The Minister for Veterans’ Affairs and Minister Assisting the Prime Minister for the Centenary of ANZAC, Dan Tehan, today officially opened the Vietnam Veterans’ Association of Australia’s 2016 National Congress in Canberra.
Mr Tehan paid tribute to the some 60,000 Australians who served their country in the Vietnam War from 1962 until 1975.
“Australia suffered 521 dead and more than 3000 wounded during the Vietnam War and many more veterans suffered, and continue to suffer, as a result of their service,” Mr Tehan said.
“Australians were involved in many engagements, including Operation Crimp in January 1966, 1968’s heavy fighting around Bien Hoa and Long Binh during Operation Coburg at the time of the Tet Offensive, the battles for Fire Support Bases Coral and Balmoral, actions during Operation Goodwood around Hat Dich in 1968-69, the battle of Binha Ba in 1969 and in 1971 the Battle of Long Khanh.
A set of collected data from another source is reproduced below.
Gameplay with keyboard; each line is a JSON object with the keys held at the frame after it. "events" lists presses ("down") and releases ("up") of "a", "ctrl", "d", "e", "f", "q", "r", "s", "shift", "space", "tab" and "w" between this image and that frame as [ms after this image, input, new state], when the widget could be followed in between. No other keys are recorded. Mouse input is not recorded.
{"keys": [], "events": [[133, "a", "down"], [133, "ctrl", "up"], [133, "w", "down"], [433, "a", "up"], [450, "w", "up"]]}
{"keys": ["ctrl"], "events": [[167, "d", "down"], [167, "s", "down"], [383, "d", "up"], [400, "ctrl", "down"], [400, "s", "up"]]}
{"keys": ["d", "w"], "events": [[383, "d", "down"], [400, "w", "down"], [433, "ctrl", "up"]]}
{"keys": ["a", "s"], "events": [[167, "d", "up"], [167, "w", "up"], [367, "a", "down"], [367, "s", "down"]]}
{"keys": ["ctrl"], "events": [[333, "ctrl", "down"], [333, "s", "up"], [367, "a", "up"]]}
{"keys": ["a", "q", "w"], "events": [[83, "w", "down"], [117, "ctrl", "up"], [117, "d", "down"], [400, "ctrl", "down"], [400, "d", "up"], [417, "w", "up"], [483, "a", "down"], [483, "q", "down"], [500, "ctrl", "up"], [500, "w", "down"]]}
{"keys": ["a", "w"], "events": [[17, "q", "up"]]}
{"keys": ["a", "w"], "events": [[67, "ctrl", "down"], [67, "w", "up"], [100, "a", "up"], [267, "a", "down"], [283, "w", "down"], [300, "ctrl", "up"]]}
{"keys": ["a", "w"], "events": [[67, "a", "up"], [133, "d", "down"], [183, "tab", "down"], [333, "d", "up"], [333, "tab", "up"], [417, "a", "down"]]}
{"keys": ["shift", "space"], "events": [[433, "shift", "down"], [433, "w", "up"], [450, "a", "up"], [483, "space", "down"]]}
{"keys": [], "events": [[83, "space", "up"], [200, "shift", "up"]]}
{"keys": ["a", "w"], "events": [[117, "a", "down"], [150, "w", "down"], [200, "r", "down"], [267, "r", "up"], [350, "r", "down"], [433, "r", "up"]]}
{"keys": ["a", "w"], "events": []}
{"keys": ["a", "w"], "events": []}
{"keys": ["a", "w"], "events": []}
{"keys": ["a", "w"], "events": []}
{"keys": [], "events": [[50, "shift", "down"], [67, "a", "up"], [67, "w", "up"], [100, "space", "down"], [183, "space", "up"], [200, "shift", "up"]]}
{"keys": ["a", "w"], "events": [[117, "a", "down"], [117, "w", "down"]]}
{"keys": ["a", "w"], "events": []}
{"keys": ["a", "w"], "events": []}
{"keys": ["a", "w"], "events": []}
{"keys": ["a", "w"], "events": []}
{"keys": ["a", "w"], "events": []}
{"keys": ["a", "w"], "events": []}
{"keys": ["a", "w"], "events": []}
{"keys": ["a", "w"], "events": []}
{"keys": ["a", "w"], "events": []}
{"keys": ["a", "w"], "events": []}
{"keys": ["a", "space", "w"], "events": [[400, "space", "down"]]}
“We must never forget the price that our Vietnam veterans paid for their service, especially this year, in which we mark the 50th anniversary of the Battle of Long Tan on 18 August.
“The bravery, tenacity and sacrifice of the Australian and New Zealand soldiers in the Battle of Long Tan, and the support provided to them by the RAAF and by artillerymen from Australia, New Zealand and the United States are remembered as one of the Vietnam War’s defining moments.
“That victory has come to symbolise Australia’s involvement in the Vietnam War. The commemorations for the Battle of Long Tan this year will honour all Australians who served their country during the Vietnam War.”
Mr Tehan also acknowledged the role the Vietnam Veterans’ Association of Australia had played in the establishment of a dedicated counselling service to meet the needs of veterans and their families.
“It was the Association’s efforts during the difficult period following the Vietnam War that resulted in the establishment of the Vietnam Veterans Counselling Service, now known as the Veterans and Veterans Families Counselling Service (VVCS),” he said.
“VVCS is a legacy of Australia’s Vietnam veterans — because of their efforts veterans around Australia can access specialised mental health and support services.”